- [REQUIRED ACTION]:
Your reply should repeat all records verbatim and contain no images.

- [Stored data]:
────────────────────────────────────────
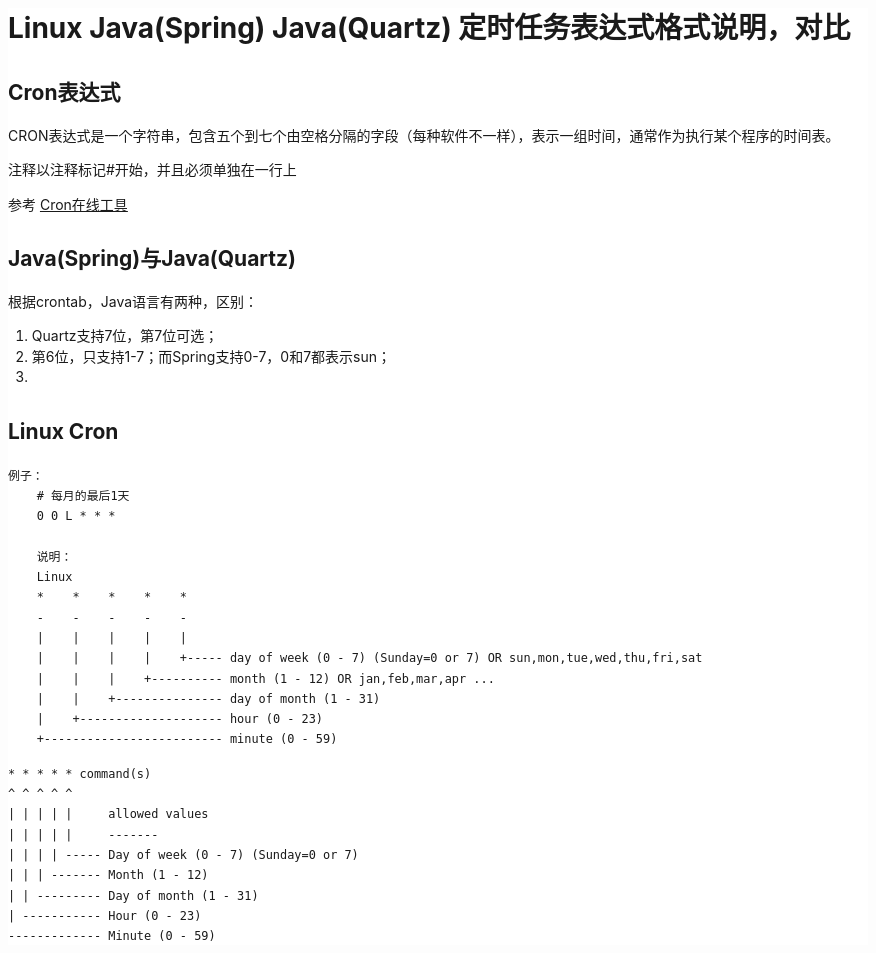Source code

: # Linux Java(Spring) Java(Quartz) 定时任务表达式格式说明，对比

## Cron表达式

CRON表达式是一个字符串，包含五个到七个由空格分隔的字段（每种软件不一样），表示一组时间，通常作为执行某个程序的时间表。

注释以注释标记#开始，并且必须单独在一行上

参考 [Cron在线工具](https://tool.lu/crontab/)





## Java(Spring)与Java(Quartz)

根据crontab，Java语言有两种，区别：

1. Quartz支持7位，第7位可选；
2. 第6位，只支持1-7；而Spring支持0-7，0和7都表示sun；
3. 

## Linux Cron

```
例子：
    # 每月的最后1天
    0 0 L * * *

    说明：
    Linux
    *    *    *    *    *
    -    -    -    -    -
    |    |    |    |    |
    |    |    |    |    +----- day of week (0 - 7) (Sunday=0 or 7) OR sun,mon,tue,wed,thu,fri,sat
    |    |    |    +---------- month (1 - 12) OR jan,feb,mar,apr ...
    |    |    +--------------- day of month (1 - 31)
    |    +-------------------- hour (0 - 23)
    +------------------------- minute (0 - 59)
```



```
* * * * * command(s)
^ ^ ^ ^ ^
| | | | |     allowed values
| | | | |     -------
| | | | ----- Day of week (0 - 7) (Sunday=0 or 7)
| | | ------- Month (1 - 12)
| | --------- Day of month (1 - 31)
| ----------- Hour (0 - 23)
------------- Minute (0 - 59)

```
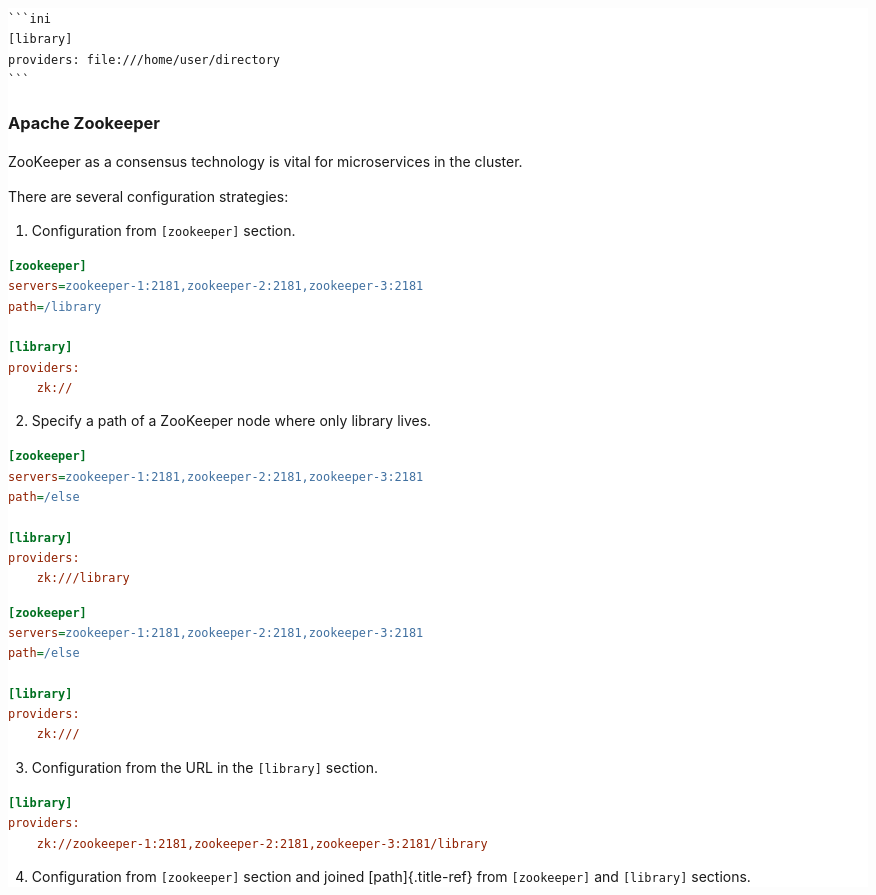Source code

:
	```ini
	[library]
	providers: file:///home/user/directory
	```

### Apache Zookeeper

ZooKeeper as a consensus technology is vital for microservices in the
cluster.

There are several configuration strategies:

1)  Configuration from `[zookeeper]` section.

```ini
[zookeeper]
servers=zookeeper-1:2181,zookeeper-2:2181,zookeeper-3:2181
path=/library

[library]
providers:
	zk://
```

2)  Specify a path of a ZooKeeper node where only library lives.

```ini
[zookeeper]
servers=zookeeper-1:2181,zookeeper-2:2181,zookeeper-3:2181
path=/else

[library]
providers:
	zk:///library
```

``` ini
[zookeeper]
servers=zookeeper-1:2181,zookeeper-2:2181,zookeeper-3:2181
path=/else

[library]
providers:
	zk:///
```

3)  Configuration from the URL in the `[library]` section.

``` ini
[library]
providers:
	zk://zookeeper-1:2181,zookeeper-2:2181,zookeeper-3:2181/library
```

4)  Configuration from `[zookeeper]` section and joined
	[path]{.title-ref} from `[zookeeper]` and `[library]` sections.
────────────────────────────────────────
- [WRITTEN REPLY]:
Source code

: # Linux Java(Spring) Java(Quartz) 定时任务表达式格式说明，对比

## Cron表达式

CRON表达式是一个字符串，包含五个到七个由空格分隔的字段（每种软件不一样），表示一组时间，通常作为执行某个程序的时间表。

注释以注释标记#开始，并且必须单独在一行上

参考 [Cron在线工具](https://tool.lu/crontab/)





## Java(Spring)与Java(Quartz)

根据crontab，Java语言有两种，区别：

1. Quartz支持7位，第7位可选；
2. 第6位，只支持1-7；而Spring支持0-7，0和7都表示sun；
3. 

## Linux Cron

```
例子：
    # 每月的最后1天
    0 0 L * * *

    说明：
    Linux
    *    *    *    *    *
    -    -    -    -    -
    |    |    |    |    |
    |    |    |    |    +----- day of week (0 - 7) (Sunday=0 or 7) OR sun,mon,tue,wed,thu,fri,sat
    |    |    |    +---------- month (1 - 12) OR jan,feb,mar,apr ...
    |    |    +--------------- day of month (1 - 31)
    |    +-------------------- hour (0 - 23)
    +------------------------- minute (0 - 59)
```



```
* * * * * command(s)
^ ^ ^ ^ ^
| | | | |     allowed values
| | | | |     -------
| | | | ----- Day of week (0 - 7) (Sunday=0 or 7)
| | | ------- Month (1 - 12)
| | --------- Day of month (1 - 31)
| ----------- Hour (0 - 23)
------------- Minute (0 - 59)

```
Source code

:
	```ini
	[library]
	providers: file:///home/user/directory
	```

### Apache Zookeeper

ZooKeeper as a consensus technology is vital for microservices in the
cluster.

There are several configuration strategies:

1)  Configuration from `[zookeeper]` section.

```ini
[zookeeper]
servers=zookeeper-1:2181,zookeeper-2:2181,zookeeper-3:2181
path=/library

[library]
providers:
	zk://
```

2)  Specify a path of a ZooKeeper node where only library lives.

```ini
[zookeeper]
servers=zookeeper-1:2181,zookeeper-2:2181,zookeeper-3:2181
path=/else

[library]
providers:
	zk:///library
```

``` ini
[zookeeper]
servers=zookeeper-1:2181,zookeeper-2:2181,zookeeper-3:2181
path=/else

[library]
providers:
	zk:///
```

3)  Configuration from the URL in the `[library]` section.

``` ini
[library]
providers:
	zk://zookeeper-1:2181,zookeeper-2:2181,zookeeper-3:2181/library
```

4)  Configuration from `[zookeeper]` section and joined
	[path]{.title-ref} from `[zookeeper]` and `[library]` sections.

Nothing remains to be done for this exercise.